Speaker
Description
Introduction/Objective:
Air pollution significantly harms human health, contributing to respiratory and cardiovascular diseases as well as overall declines in well-being. There is a growing need for more effective and comprehensive methods to assess the toxicity of air pollutants. Typically, the evaluation of particle toxicity has relied on in vitro methods, using cell cultures exposed to particles (such as air-liquid interface) or their extracts (submerged exposure). However, these approaches result in trade-offs in terms of particle transformations during sampling/delivery to cells. To address this gap, new methods for capturing particles and assessing their direct impact on living cells may be suggested. This study aimed to test and validate a novel "Cells-on-Particles" integrated aerosol sampling and in vitro cytotoxicity testing platform under both indoor and outdoor conditions.
Methods:
The "Cells-on-Particles" integrated platform serves the dual purpose of particulate sampling and cytotoxicity testing. The key element of the platform is a nanofibrous layer, consisting of fibres smaller than 1 μm in diameter. This creates a fibre network sufficiently dense to capture fine particles with high efficiency. Simultaneously, the nanofibrous matrix provides a cell-friendly surface for attachment while preventing cell penetration into deeper layers. Selecting the optimal dose of pollutants for the cytotoxicity study is paramount to achieving a meaningful cell response. In the case of the "Cells-on-Particles" platform, the dose is adjusted by controlling the amount of aerosol particles deposited on the platform, as cells are placed directly onto the platform without further extraction or dilution.
This platform was tested under two types of aerosols – exhaled tobacco smoke and urban outdoor aerosol. The platform was inserted as a 37 mm sampling filter aerosol to Personal Environment Monitors (SKC Inc, USA) with a cut-off size of 2.5 um. The generation and sampling of exhaled tobacco aerosol were performed in a small-scale chamber. A human subject used either a conventional cigarette (CC) or a heated tobacco product (HTP) and exhaled the aerosol through an inlet into the chamber. For outdoor conditions, fine particulate matter (PM2.5) samples were during winter period near a averagely loaded urban street.

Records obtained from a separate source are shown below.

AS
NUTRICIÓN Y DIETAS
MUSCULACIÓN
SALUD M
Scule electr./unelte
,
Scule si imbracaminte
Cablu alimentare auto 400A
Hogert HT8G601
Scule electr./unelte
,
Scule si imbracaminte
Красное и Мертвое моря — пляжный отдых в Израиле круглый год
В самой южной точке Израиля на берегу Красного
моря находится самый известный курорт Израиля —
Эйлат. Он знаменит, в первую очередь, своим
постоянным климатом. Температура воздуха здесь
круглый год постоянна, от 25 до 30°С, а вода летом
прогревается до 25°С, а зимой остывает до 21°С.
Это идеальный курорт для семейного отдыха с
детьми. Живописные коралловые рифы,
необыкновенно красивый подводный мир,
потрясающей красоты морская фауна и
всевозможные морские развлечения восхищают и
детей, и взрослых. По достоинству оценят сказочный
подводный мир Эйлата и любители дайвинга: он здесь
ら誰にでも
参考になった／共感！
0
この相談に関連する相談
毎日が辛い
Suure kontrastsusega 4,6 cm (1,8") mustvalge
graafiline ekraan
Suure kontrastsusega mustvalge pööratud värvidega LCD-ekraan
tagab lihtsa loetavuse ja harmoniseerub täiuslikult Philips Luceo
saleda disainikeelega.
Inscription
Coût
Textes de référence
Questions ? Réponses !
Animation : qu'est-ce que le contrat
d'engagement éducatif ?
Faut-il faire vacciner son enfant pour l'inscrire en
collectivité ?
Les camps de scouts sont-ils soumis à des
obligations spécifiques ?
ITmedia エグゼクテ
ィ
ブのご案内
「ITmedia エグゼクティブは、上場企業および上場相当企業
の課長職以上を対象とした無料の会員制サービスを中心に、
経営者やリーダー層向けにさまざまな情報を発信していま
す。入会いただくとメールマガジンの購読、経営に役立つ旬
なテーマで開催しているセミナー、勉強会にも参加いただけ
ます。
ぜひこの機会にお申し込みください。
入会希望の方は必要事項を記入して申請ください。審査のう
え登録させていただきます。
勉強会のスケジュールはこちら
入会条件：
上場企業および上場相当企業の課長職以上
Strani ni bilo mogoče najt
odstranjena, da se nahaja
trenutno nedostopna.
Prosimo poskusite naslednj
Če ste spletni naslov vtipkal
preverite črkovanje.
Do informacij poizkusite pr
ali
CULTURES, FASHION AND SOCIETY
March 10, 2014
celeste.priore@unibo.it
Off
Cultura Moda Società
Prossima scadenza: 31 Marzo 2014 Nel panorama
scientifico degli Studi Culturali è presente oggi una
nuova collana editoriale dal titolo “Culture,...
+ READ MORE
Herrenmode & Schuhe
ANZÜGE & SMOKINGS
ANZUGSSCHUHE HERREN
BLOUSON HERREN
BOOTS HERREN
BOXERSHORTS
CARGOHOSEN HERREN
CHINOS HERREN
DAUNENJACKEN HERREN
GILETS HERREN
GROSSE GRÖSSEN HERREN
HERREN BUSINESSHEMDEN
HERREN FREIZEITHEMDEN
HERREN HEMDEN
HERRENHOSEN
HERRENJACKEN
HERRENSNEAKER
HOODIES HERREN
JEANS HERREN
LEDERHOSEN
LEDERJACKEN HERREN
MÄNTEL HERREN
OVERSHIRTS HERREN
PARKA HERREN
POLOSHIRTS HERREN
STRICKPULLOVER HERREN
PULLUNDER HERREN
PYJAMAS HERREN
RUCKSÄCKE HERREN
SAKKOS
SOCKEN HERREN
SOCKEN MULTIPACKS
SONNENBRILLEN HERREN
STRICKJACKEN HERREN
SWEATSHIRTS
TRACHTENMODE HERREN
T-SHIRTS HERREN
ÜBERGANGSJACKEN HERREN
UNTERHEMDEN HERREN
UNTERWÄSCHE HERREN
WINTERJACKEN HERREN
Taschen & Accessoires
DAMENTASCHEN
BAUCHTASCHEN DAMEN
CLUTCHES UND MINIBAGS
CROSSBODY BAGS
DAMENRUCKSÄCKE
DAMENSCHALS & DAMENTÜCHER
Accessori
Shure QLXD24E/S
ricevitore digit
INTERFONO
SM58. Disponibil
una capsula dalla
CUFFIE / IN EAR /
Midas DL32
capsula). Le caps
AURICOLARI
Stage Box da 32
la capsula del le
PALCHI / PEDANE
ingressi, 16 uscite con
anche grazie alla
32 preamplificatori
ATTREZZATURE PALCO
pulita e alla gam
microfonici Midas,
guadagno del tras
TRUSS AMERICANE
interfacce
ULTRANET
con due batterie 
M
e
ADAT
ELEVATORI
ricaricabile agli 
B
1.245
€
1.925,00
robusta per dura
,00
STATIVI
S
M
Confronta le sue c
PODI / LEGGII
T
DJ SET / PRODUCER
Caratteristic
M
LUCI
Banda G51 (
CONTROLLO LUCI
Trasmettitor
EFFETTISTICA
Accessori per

The human bronchial epithelial cell line (BEAS-2B) was used for cytotoxicity assessments. Fibrous substrates exposed to aerosols were cut into 6.4 mm diameter discs. These discs were placed at the bottom of 96-well plates, with the particle-coated surface facing upward. BEAS-2B cells were seeded directly onto the fibrous matrix discs at a density of 6,000 cells per well in 100 μl of culture medium. Cell viability was assessed using the RealTime-Glo™ MT Cell Viability Assay. The cytotoxicity of the particles was evaluated by measuring the release of lactate dehydrogenase using the LDH-Glo™ Cytotoxicity Assay.
Results:
Exhaled HTP aerosol particles at doses of 49.2 and 73.5 μg/cm² did not reduce cell viability. After 48 hours of exposure, viability remained higher compared to untreated (control) BEAS-2B cells but slightly decreased compared to 24-hour exposure. Exhaled aerosol particles from CC and HTP had significant but opposing effects on cell viability-complete loss of cell viability with CC versus stimulation of proliferation and metabolic activity with HTP. The results showed that for HTP aerosols, particle surface densities in the range of 50-70 μg/cm² appeared suitable to obtain biological indicator values. For CC, the dose had to be adjusted to less than 30 μg/cm² to avoid complete cell death.
In the case of outdoor aerosol, the viability of BEAS-2B cells exposed to varying concentrations of PM2.5 demonstrates a clear dose-dependent cytotoxic effect. After exposure, cell viability decreased progressively with increased concentrations of PM2.5, with a decline observed even at 11 μg/cm² and a near complete loss of viability at 33 μg/cm². Concentrations of 93 μg/cm² and higher result in complete cell death, highlighting the severe impact of PM2.5 on cell health.
Conclusions:
The "Cells-on-Particles" platform enables the direct exposure of cells to particles, eliminating the need for extraction or resuspension processes. This approach not only provides a more rapid and sensitive toxicity screening but also allows for a more representative comparisons across various particle types and exposure conditions, including complex environmental aerosols.